- [Data for this exercise]
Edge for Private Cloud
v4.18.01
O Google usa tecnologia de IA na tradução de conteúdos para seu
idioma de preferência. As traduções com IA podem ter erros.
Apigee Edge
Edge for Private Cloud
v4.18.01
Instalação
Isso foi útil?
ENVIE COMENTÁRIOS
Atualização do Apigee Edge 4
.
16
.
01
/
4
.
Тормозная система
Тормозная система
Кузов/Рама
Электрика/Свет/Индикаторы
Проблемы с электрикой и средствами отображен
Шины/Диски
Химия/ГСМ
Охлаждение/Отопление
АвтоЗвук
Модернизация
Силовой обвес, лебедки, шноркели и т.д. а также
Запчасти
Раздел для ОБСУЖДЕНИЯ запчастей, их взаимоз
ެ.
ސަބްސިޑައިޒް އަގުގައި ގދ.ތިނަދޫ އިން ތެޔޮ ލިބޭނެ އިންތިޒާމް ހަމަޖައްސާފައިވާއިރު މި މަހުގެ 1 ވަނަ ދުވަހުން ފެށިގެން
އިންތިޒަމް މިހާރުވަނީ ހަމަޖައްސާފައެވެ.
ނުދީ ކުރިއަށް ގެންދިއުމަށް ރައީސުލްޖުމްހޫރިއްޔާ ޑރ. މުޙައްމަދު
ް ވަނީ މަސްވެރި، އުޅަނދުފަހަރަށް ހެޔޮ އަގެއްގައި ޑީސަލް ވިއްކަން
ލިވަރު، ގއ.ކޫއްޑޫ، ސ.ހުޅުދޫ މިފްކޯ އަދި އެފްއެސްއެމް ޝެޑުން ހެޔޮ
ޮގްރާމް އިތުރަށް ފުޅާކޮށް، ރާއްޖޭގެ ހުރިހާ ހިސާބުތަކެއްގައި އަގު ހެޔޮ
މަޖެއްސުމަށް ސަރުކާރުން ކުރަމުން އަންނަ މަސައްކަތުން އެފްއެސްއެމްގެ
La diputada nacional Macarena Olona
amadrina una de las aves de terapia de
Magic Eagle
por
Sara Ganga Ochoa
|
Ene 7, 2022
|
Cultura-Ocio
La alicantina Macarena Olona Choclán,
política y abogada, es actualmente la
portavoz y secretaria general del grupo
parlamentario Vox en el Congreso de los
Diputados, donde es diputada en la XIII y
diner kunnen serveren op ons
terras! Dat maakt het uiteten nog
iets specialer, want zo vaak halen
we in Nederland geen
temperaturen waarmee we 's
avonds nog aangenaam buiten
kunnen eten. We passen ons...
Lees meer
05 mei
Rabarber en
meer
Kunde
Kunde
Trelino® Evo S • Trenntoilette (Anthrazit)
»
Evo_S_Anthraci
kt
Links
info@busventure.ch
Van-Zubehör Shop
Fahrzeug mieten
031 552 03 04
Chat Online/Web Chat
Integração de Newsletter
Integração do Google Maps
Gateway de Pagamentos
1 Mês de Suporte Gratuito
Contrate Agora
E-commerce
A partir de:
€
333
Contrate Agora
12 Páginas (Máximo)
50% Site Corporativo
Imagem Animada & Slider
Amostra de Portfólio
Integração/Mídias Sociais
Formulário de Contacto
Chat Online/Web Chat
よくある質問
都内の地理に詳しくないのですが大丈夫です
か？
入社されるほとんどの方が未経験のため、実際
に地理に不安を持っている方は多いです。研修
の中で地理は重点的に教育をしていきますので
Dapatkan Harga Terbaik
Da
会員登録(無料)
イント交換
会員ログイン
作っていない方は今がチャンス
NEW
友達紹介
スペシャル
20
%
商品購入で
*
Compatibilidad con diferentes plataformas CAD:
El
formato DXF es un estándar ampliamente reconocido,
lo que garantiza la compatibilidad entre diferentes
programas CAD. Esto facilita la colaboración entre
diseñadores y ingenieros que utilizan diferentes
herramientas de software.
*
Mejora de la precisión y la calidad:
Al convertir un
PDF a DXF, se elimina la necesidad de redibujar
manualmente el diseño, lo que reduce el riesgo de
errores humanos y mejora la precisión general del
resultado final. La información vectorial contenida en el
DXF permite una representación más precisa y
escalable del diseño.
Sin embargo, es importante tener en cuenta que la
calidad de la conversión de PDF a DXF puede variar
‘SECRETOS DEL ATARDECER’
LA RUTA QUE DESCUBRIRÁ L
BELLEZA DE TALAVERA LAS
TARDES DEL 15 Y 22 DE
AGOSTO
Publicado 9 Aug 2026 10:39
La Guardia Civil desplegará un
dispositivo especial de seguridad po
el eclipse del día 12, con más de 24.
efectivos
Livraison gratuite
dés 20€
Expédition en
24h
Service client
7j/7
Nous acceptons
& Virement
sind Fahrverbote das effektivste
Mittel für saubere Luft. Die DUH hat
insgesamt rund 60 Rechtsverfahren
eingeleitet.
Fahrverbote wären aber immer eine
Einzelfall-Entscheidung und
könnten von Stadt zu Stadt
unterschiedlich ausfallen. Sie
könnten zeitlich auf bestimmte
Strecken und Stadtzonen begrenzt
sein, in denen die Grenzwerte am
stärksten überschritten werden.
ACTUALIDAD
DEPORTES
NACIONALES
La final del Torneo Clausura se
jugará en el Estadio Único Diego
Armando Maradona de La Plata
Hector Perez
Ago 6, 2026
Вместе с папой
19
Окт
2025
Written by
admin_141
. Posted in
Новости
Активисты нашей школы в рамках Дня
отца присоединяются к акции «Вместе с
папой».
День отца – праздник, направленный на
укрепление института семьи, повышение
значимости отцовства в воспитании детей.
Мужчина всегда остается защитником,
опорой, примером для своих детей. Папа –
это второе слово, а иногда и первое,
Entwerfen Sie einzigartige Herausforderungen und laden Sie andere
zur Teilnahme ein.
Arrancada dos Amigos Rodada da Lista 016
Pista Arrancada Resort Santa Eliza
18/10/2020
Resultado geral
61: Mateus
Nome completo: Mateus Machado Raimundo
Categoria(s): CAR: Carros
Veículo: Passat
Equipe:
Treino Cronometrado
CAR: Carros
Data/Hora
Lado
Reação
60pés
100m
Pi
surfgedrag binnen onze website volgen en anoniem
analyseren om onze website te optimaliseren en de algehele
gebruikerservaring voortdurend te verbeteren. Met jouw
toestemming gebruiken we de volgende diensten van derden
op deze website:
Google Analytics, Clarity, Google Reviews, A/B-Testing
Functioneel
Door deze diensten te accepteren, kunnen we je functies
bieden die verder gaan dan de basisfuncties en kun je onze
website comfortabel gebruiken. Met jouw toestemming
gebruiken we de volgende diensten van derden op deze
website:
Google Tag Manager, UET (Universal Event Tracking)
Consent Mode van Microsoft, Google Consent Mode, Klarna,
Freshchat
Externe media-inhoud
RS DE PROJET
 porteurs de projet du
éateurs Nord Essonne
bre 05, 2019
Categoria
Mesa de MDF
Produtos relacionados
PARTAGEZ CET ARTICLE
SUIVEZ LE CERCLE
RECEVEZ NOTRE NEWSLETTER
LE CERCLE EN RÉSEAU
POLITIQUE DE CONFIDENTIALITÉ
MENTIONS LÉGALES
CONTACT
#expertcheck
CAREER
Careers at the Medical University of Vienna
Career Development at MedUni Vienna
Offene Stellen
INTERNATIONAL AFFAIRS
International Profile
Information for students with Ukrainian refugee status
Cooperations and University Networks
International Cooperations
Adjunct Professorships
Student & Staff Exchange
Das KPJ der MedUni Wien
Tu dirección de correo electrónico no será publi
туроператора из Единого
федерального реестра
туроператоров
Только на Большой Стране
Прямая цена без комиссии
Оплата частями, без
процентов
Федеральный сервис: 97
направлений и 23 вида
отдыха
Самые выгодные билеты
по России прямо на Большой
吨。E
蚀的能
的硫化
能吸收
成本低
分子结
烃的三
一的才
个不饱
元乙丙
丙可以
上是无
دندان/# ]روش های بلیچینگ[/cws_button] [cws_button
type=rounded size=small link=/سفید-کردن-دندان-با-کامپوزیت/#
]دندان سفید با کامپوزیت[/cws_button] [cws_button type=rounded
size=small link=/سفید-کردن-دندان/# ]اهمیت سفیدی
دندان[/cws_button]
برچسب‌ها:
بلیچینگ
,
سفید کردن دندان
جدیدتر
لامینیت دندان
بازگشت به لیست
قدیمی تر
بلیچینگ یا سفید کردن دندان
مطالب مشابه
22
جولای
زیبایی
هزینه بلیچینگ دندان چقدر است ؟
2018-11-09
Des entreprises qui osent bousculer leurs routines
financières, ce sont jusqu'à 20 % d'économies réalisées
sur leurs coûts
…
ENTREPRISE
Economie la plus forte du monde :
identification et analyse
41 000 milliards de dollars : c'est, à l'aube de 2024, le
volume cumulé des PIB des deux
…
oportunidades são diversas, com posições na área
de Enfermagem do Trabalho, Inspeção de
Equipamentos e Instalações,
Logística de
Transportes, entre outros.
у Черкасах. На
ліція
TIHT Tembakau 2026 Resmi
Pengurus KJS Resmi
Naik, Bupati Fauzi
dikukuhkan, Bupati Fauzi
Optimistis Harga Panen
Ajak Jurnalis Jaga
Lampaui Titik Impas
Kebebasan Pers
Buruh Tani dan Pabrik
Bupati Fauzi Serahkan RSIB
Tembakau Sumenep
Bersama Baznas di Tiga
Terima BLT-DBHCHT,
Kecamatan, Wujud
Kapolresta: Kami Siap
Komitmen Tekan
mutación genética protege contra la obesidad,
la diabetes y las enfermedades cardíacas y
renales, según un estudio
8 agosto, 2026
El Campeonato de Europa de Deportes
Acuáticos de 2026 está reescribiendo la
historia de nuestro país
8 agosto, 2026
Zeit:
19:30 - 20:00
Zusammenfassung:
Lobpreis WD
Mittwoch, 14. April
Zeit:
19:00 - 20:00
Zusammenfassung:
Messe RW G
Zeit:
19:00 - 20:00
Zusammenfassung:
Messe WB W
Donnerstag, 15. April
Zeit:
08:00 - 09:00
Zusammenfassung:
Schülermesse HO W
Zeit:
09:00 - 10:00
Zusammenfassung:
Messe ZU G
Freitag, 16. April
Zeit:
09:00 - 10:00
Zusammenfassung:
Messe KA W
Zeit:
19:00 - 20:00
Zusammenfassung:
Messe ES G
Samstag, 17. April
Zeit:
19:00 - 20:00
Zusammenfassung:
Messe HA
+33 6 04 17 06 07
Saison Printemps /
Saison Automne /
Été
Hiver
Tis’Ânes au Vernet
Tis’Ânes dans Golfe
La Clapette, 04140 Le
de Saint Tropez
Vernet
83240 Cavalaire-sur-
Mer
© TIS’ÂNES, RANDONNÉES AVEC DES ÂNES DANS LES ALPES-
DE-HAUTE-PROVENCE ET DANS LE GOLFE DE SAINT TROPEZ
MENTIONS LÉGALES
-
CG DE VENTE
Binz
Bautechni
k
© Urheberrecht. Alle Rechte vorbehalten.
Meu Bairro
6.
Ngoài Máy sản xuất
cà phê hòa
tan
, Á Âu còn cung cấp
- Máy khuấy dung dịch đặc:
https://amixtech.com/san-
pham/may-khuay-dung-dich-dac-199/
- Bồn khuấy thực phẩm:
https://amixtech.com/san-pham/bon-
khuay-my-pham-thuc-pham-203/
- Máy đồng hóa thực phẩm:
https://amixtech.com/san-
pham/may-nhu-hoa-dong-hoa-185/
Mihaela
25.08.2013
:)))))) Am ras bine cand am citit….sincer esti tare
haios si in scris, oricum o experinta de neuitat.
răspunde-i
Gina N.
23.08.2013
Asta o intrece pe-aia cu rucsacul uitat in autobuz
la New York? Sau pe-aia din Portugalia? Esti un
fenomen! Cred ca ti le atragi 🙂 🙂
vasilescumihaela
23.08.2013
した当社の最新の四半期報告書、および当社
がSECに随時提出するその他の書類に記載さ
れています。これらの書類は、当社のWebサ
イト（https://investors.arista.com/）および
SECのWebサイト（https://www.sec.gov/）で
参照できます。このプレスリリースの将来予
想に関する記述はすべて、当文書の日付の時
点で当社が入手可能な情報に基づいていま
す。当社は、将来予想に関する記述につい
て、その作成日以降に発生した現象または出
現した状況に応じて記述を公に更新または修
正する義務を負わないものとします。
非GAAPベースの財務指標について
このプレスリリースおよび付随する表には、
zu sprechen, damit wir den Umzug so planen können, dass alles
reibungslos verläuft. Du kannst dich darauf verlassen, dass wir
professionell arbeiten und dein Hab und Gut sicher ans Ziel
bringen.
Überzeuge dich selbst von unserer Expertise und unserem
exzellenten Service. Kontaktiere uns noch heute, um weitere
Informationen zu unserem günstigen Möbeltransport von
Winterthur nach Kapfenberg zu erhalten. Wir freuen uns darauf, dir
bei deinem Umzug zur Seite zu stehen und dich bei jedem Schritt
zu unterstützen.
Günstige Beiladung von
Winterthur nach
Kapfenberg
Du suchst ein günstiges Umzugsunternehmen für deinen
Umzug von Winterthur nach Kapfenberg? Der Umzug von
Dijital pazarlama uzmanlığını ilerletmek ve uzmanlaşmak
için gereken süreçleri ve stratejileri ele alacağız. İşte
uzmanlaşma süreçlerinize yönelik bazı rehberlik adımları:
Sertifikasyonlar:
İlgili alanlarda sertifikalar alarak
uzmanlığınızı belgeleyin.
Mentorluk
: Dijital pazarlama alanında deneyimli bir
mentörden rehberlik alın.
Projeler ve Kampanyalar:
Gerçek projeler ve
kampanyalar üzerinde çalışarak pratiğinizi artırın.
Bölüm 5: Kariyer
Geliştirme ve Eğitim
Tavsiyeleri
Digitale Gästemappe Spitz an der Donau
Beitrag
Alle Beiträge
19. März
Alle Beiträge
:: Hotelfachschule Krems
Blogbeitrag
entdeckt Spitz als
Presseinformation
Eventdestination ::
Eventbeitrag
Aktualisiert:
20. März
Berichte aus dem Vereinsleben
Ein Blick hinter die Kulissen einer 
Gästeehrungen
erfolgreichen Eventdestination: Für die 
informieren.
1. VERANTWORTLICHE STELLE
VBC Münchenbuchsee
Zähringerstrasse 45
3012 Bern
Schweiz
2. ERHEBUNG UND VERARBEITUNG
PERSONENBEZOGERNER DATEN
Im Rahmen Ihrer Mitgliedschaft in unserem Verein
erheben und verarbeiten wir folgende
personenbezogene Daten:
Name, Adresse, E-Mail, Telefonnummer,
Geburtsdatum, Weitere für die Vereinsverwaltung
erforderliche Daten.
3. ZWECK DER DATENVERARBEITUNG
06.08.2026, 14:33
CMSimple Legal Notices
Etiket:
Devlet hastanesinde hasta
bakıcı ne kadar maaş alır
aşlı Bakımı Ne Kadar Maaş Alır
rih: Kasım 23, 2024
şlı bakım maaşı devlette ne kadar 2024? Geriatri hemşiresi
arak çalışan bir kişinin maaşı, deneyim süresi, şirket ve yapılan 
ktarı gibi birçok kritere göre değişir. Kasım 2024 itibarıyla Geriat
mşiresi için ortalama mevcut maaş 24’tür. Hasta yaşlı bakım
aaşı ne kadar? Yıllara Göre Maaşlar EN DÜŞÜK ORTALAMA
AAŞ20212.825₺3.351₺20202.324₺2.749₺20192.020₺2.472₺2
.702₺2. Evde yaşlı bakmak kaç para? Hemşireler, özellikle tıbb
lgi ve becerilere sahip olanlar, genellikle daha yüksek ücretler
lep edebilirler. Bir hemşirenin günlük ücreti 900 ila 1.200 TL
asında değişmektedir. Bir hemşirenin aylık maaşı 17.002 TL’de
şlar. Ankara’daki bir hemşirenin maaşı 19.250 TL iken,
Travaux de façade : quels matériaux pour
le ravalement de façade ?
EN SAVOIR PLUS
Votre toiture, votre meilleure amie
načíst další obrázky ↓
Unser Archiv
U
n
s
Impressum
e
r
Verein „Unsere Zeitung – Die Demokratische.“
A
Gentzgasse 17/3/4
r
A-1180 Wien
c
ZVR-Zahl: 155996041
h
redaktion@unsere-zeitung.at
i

- [Problem to solve] Among the lines of these entries, find those that contain "کردن". Give their number and nothing else.

- [Response] 4